Online personal shopping assistant Instacart recently filed for an initial public offering (IPO) with the Securities and Exchange Commission (SEC). The grocery delivery and pick-up service platform said it confidentially filed a draft registration statement with the US regulatory body late Wednesday.
What We Know So Far on Instacart IPO
Instacart’s IPO aspiration comes amid some struggling among tech stocks in the US. This has been mostly triggered by sweeping investor sell-offs as external forces weigh heavy. Some of these forces include rising inflation – and the accompanying hike in interest rates, the Ukraine war, as well as industry supply chain constraints.

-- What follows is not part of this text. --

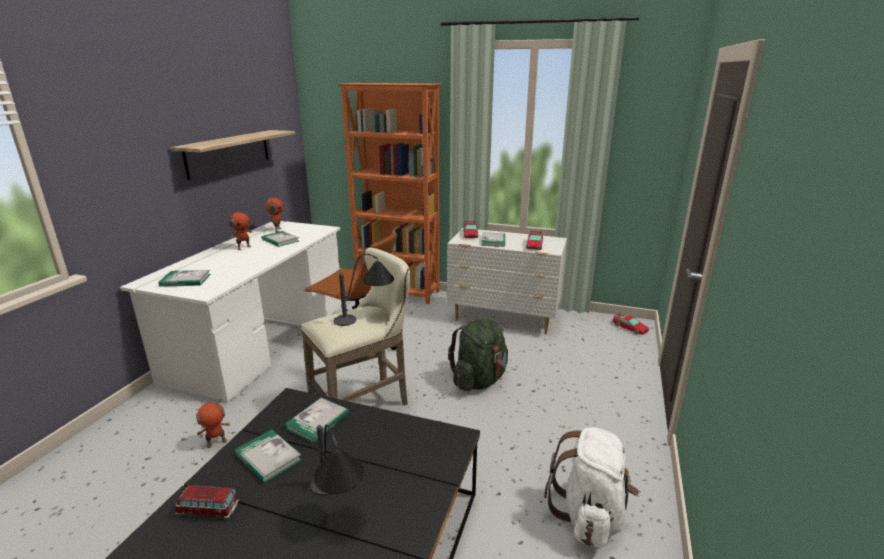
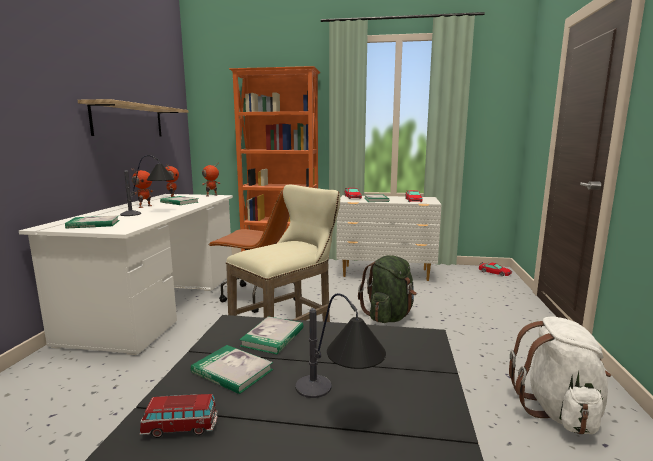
camera: 10 degrees left, 10 degrees down
toy robot [196,399,230,448] -> toy robot moved to [202,163,220,196]
table lamp [334,254,394,326] -> table lamp moved to [120,155,174,216]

Instacart, the largest online grocery delivery platform in the US, did not offer any insight into its IPO plans in a statement. However, insider sources suggest that a listing could happen sooner than expected. In addition, according to these sources, that may be this year – although deliberations are still ongoing. Furthermore, there are also suggestions that Instacart could choose to remain private at the end of the day.
On its IPO agenda, Instacart is working with banks such as Goldman Sachs Group Inc and JPMorgan Chase & Co. In addition, people familiar with the matter also suggested that more banks may later join the team. As of press time, neither Goldman Sachs nor JPMorgan had confirmed their involvement in the development.

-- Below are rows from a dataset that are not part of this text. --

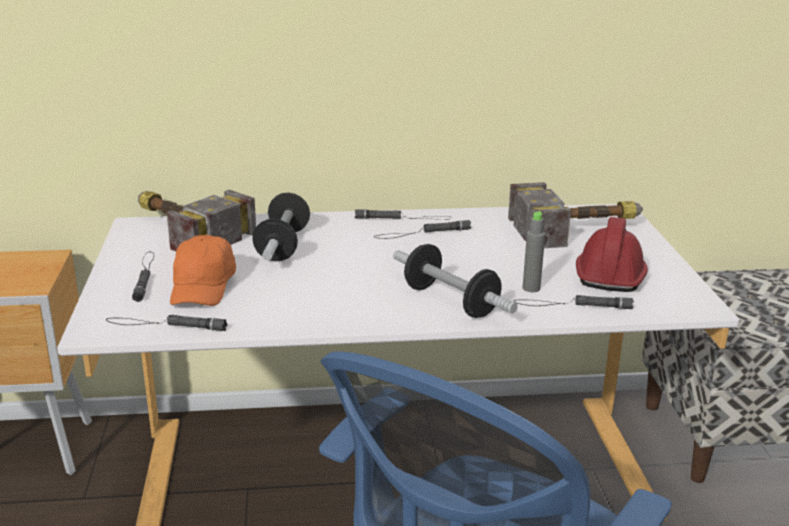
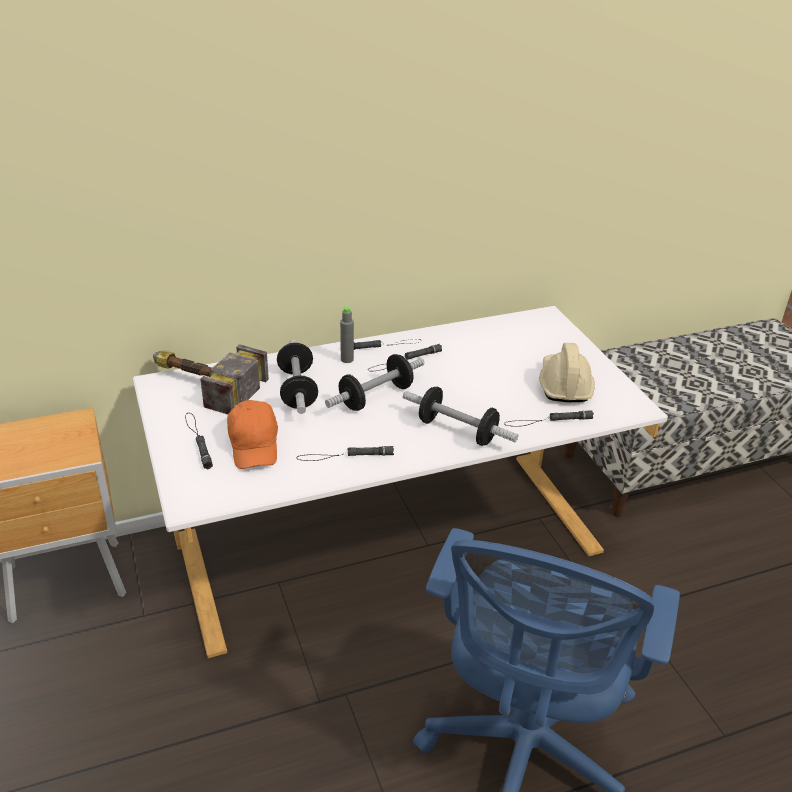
camera: 15 degrees left, 10 degrees up
black flashlight [106,315,227,331] -> black flashlight moved to [296,446,394,461]
hammer [508,182,643,248] -> none
grey bottle [522,211,545,292] -> grey bottle moved to [340,305,354,363]
red hard hat [576,217,648,292] -> beige hard hat [539,343,595,402]
none -> dumbbell [325,354,424,411]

Highlights of Instacart’s Journey Since Pandemic Outbreak
In March last year, Instacart cart raised $265 million at a $39 billion valuation. At the time, this placed the online grocery delivery platform among the most valuable venture-backed companies in the US. However, Instacart had to slash its valuation by approximately 40% to $24 billion a year later due to the tech stock plunge. One of the benefits of this move is that the company can now offer stock awards to new and current employees at more attractive prices. Commenting on the slash, an Instacart spokesperson suggested that sustainability is crucial. Part of an issued statement read:
“Markets go up and down, but we are focused on Instacart’s long term opportunity to power the future of grocery with our partners.”

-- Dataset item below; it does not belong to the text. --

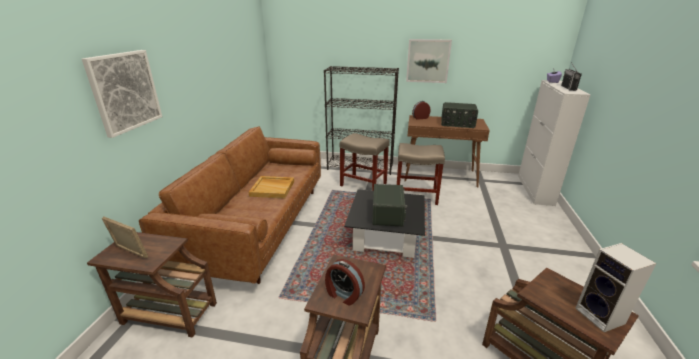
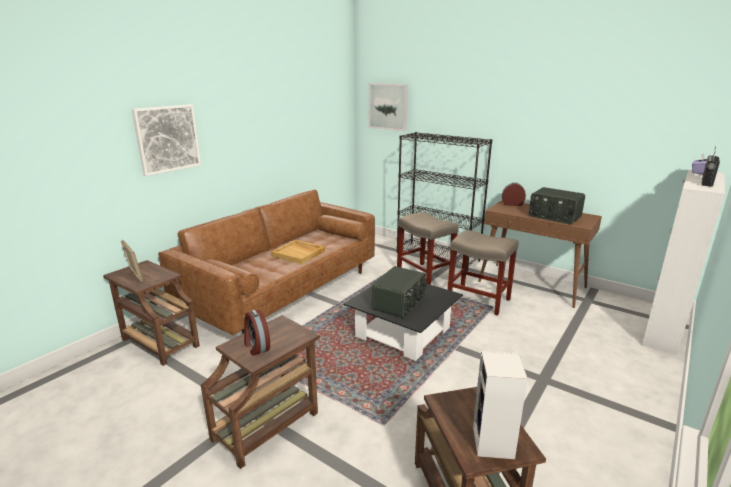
camera: 25 degrees right, 5 degrees down
picture [406,39,452,83] -> picture moved to [369,83,408,131]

Instacart has gone through a series of ups and downs in the last few years. Initially struggling with a challenging business model going into 2020, the company benefited immensely from the pandemic. This happened quite naturally as the shopping patterns of countless consumers switched from brick-and-mortar stores to online grocery orders. However, as the Covid virus tapered out, Instacart began to experience a systematic decline in growth and profitability. Regardless, the San Francisco-based company maintains that its business outlook is still strong.
Instacart also seeks to expand beyond its primary marketplace with a series of fresh initiatives. This week the online grocery service announced a software suite to sell to supermarkets that will help grocers offer 15-minute delivery. In addition, this service will also come alongside a fulfillment service dubbed Carrot Warehouses.